A TV content augmentation system exploiting rule based named entity recognition method


Tezin Türü: Yüksek Lisans

Tezin Yürütüldüğü Kurum: Orta Doğu Teknik Üniversitesi, Mühendislik Fakültesi, Bilgisayar Mühendisliği Bölümü, Türkiye

Tezin Onay Tarihi: 2014

Öğrenci: YUNUS EMRE IŞIKLAR

Danışman: FEHİME NİHAN ÇİÇEKLİ

Özet:

In this thesis, a TV content augmentation system taking the advantage of named entity recognition methods is proposed. The system aims to automatically enhance TV program contents by retrieving context related data and presenting them to the viewers without any necessity of another device.
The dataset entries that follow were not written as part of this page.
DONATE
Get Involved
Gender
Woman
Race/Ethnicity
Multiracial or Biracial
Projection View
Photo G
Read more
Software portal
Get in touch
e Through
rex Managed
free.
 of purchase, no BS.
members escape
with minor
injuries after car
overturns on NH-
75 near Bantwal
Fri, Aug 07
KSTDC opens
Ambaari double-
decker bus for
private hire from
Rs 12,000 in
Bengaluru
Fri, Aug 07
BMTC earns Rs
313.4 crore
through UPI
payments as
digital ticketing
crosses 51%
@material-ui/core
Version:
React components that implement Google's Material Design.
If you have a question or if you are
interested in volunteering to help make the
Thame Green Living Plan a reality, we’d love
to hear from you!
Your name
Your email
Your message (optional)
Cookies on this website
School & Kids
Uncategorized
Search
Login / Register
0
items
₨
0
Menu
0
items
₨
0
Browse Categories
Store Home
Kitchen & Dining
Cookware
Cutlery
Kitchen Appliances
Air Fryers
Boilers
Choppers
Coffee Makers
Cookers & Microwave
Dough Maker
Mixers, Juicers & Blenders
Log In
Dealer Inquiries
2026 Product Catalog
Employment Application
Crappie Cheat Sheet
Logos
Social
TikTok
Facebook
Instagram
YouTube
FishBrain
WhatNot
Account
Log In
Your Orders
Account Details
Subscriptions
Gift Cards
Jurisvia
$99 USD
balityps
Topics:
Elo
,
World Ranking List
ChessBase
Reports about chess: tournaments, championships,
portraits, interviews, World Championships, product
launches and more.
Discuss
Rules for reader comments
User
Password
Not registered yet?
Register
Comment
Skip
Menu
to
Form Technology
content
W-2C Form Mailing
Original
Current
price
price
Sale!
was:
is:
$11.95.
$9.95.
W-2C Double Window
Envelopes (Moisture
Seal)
In addition to conceptual description of the system, a prototype implementation is developed and demonstrated with predefined TV programs. The implementation utilizes Electronic Program Guide (EPG) data of programs crawled from web resources in order to extract named entities such as person names, locations, organizations, etc. For this purpose, a rule based Named Entity Recognition (NER) algorithm is developed for Turkish texts. Detailed information about the extracted entities is retrieved from Wikipedia after semantic disambiguation and its summarized form is presented to the users. A set of experiments have been conducted on two different data sets in order to evaluate the performance of the rule based NER algorithm and the behavior of the TV content augmentation system. The experimental results show that the content augmentation with NER methods is quite successful in TV domain especially for channels broadcasting news and series.